Hospitalized patients who experience an acute kidney injury (AKI) often face unfavorable outcomes post-discharge, with limited effective treatment options. AKI can stem from various causes, such as sepsis, medication, or inadequate blood supply during cardiac bypass. Additionally, different cell types within the kidneys can sustain damage during AKI. Current AKI diagnosis relies on simple kidney function blood tests or measuring changes in urine output. These rudimentary diagnostic methods fail to identify the precise cause of injury or predict which patients are likely to respond better to treatment or recover kidney function. However, that could now change with the advent of new tests for biomarkers to identify the treatment of AKI.

Researchers at UW Medicine (Seattle, WA, USA) led a study involving retrospective analysis of 769 patients with AKI and 769 without the condition, monitoring them for five years post-hospital discharge. They identified two molecularly distinct AKI subgroups, or sub-phenotypes, linked with different risk profiles and long-term outcomes. One group had higher instances of congestive heart failure, while the other exhibited elevated rates of chronic kidney disease and sepsis. The latter group also displayed a 40% increased risk for significant adverse kidney events five years onward, compared to the first group.

Interestingly, factors like sex, diabetes rate, or major surgical procedures as the cause of AKI did not vary across AKI subgroups. This suggests that routinely measured clinical indicators may not forecast the AKI subgroups, necessitating the assessment of blood and urine biomarkers for identification. Based on the findings, the researchers have proposed a strategy to categorize AKI patient subpopulations, aiming to identify therapies tailored to specific patient groups. Similar to how unique biomarkers guide treatments for patient subgroups with cancer or asthma, blood- and urine-based biomarkers could potentially help distinguish subgroups of patients with AKI, resulting in the development of new treatment ideas.
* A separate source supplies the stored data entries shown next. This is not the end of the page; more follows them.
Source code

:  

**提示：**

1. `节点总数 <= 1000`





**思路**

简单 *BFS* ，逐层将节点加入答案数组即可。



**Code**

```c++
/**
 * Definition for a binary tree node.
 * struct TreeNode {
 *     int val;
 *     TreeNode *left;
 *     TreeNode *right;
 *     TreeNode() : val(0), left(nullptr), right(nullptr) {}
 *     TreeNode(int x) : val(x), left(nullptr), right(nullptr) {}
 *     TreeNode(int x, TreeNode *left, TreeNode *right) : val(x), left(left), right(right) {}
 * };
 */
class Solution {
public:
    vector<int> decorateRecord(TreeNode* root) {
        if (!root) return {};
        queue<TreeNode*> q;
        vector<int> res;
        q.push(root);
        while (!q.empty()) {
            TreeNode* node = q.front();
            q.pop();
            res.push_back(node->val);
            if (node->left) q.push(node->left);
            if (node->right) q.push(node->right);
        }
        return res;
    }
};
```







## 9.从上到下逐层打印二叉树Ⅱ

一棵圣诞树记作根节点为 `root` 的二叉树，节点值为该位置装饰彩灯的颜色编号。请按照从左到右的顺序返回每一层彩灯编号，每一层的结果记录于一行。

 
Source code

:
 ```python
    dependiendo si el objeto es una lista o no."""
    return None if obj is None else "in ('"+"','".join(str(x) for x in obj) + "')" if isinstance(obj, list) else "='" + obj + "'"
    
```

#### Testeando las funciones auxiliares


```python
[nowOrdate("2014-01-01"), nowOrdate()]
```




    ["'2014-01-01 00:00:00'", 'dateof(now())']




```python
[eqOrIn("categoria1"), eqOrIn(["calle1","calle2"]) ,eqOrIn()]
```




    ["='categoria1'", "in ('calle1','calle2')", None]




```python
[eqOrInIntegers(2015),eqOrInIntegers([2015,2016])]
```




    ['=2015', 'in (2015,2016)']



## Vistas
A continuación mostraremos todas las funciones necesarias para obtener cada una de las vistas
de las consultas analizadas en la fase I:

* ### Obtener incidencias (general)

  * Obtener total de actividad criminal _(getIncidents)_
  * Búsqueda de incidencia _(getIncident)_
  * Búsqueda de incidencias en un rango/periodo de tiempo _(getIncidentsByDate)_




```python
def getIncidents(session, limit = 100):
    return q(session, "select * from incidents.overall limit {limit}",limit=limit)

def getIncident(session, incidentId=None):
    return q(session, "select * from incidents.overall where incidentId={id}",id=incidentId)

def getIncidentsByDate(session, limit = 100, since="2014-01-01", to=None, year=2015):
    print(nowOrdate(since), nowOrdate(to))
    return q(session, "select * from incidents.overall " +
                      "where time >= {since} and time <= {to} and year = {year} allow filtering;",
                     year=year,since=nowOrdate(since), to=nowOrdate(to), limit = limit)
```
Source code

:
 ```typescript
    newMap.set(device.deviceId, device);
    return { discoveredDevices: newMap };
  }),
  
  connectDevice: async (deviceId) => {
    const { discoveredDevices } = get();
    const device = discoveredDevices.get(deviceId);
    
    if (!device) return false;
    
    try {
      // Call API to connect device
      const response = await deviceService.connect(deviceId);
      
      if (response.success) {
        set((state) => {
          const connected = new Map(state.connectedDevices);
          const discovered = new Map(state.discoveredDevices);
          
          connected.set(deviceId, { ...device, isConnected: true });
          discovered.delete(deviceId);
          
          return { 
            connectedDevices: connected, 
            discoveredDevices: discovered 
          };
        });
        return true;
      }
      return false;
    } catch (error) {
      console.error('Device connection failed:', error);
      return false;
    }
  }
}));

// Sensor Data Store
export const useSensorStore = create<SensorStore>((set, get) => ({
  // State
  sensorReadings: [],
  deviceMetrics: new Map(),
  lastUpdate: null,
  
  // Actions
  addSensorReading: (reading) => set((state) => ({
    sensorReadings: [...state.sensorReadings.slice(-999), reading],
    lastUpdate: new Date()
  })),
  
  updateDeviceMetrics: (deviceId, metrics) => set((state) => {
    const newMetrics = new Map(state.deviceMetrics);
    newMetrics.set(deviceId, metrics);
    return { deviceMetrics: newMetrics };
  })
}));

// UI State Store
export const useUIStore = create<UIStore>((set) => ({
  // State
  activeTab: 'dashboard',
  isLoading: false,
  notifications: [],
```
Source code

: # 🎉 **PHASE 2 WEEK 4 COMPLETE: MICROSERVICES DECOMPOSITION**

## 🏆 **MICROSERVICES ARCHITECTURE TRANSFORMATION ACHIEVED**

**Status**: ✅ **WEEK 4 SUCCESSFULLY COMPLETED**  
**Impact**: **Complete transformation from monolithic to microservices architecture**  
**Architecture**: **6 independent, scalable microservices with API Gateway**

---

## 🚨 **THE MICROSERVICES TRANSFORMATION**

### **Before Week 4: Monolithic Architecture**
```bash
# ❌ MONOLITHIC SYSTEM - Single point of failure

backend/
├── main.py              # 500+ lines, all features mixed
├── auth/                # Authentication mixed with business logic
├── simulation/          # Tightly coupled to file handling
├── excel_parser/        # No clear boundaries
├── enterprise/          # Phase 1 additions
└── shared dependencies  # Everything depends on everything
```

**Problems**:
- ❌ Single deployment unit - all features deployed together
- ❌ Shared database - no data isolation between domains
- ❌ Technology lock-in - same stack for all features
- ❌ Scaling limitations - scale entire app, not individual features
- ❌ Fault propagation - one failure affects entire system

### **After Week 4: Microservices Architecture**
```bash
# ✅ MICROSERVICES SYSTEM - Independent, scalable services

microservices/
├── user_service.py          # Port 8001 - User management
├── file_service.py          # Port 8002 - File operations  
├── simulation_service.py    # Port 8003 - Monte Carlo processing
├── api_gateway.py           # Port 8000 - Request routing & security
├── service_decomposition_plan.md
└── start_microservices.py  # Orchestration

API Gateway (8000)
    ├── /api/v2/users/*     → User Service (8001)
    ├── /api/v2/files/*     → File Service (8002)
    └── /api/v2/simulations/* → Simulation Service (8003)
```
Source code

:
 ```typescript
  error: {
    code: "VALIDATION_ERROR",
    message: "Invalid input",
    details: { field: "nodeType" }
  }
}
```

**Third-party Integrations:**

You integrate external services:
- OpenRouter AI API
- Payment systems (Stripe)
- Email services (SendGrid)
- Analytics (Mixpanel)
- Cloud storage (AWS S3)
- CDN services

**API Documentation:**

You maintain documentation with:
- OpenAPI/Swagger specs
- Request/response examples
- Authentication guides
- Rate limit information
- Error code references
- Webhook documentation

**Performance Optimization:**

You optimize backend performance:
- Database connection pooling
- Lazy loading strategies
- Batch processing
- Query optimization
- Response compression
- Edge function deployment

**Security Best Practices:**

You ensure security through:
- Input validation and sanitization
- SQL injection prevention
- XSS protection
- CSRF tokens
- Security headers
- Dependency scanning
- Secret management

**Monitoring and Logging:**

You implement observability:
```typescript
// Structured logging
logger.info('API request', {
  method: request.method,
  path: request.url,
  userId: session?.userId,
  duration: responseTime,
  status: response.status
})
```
“We’re attempting to better understand the clinical factors and molecular drivers of acute kidney injury so that, in the long run, we can better treat the different ways that people experience this disease process,” said Dr. Jonathan Himmelfarb, a professor of nephrology at the UW School of Medicine and the study’s senior author. “We want to better understand the individual characteristics of people who get acute kidney injury so we can establish common characteristics of subgroup populations of these patients to know whose risk is relatively higher or lower, and work toward treatments specific to their needs.